Austin Powers Cameos Jumped The Shark With The Osbournes

The three Austin Powers movies, released from 1997 to 2002, are a seemingly forgotten pop culture curio that perhaps requires some context. This might be an entertainment franchise that is, in 2023, sliding gently into memory, a huge blockbuster relegated to trivia cards and stories. 

In the late 1990s, a wave of what might be called "ironic nostalgia" swept across the youth landscape. It was a time when postwar lounge music and 1940s swing could be heard on mainstream radio stations alongside the day's hip-hop and grunge records. Squirrel Nut Zippers and Big Bad Voodoo Daddy had hits. Doug Liman's 1996 film "Swingers" fetishized long-gone 1960s cocktail culture, and the films of Quentin Tarantino heavily quote exploitation cinema of the 1970s. Some of these homages were affectionate, many weren't. 

Into the middle of this came Jay Roach's "Austin Powers: International Man of Mystery," a James Bond spoof written by and starring Mike Myers. The "Austin Powers" movies presented an exaggerated version of early Bond flicks, but with its title hero cryogenically frozen and revived in the 1990s when social mores had altered considerably. The first film wasn't initially a hit but gained an enormous audience once it hit home video. After that, the film earned a great deal of cultural traction, and eventually, a sequel was made. In 1999, "Austin Powers: The Spy Who Shagged Me" was a huge, huge hit, making over $200 million on a $30 million budget. 

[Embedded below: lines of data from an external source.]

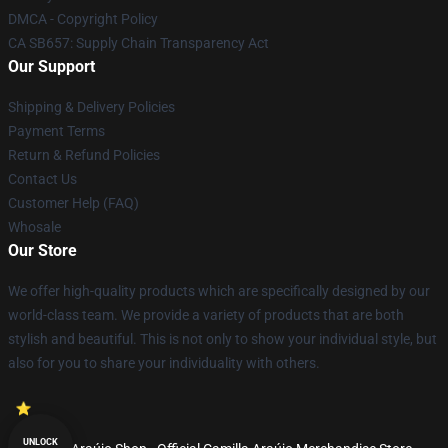
DMCA - Copyright Policy
CA SB657: Supply Chain Transparency Act
Our Support
Shipping & Delivery Policies
Payment Terms
Return & Refund Policies
Contact Us
Customer Help (FAQ)
Whosale
Our Store
We offer high-quality products which are specifically designed by our
world-class team. We provide a variety of products that are both
stylish and beautiful. This is not only to show your individual style, but
also for you to share your individuality with others.
UNLOCK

The third film in the series, 2002's "Austin Powers in Goldmember," now confident in the series' power, was granted a $63 million budget and boasted an impressive litany of cameo appearances. Most baffling to audiences in 2023 will likely be the appearance of Ozzy Osbourne and his family. 

A cameo from home

A little context on the Osbournes. Ozzy, the lead man of the metal band Black Sabbath, had become notorious for his on-stage shenanigans, including a well-publicized event in 1982 when he — without really understanding that he was holding a real animal — bit the head off of a bat live on stage. Ozzy's stage persona was threatening and demonic, and he was often seen with wild eyes and a big grimace on his face. Also in 1982, Ozzy married his wife Sharon, and by 2002, they had three teenage kids named Aimee, Jack, and Kelly. MTV, seeing that Ozzy was a family man, figured audiences might be entertained seeing the shock rocker in a domestic situation and launched "The Osbournes," a reality TV show that merely followed Ozzy, Sharon, Jack, and Kelly around with cameras and made note of their propensity for profanity and off-kilter personalities. 

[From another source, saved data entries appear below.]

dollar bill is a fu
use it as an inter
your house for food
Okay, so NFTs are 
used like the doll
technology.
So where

"The Osbournes" only aired from 2002 to 2005, but it took hold of the popular consciousness in a big way. In the early 2000s, a lot of reality TV was not-so-subtly based in schadenfreude, and audiences regularly tuned in to laugh with — but also to laugh at — the Osbourne family. Ozzy (for the second time) and his wife and kids (for the first time) all became celebrities. 

Striking while the iron was hot, the makers of "Goldmember" managed to snag the Osbournes for a cameo. Even at the time, the cameo felt like pandering, the filmmakers clearly trying to bank in on a hot trendy TV show rather than write quality comedy. It's an early example of "comedy of recognition," a tactic that hopes to elicit laughs merely by presenting a specific reference out of context. The Friedberg/Seltzer comedies of the 2000s used this tactic ad nauseum. 

The boob joke

The Osbournes' joke wasn't even particularly funny. The "Austin Powers" films were pointedly ribald, using a great deal of sophomoric sexual innuendo and potty humor. The film would use cleverly obscured subtitles to make it look like someone might be cussing, or editing to put naughty words in characters' mouths. 

Case in point: the villain of "Goldmember," Dr. Evil, uses his evil powers to shoot down a satellite. The satellite, to elicit titters, resembles a pair of breasts. This will lead to random strangers gazing up at the heavens and remarking "Hey! That looks like..." and then interrupted by an edit. The next scene would begin with a fruit vendor shouting "Melons! Melons for sale!" The naughty word was immediately turned into something innocuous. It is jejune by design, of course. "The Spy Who Shagged Me" employed a similar gag with a phallic rocket ship. 

During the breast-shaped satellite sequence, the camera cut to the Osbournes sitting on a couch, with Ozzy yelling "Boobs!" as his punchline. The people who made the Austin Powers movies are boobs, the family then agrees. They cuss a lot, with their plentiful f-bombs bleeped out as they would be on their MTV show. After a brief moment of banter, the film resumes. 

While the first "Austin Powers" film was often crass, there was at least a commentary: behavior considered "playful" and "sexy" in the 1960s would, by the 1990s, be understood as sexual harassment. Venerating early James Bond was to condone his bad behavior. By "Goldmember," the commentary was gone, and only the crassness remained. Additionally, the series was getting too big for its britches, using its money for immediately-dated pop references. 

Ozzy may be a metal god, but a (scripted) comedy star he was not.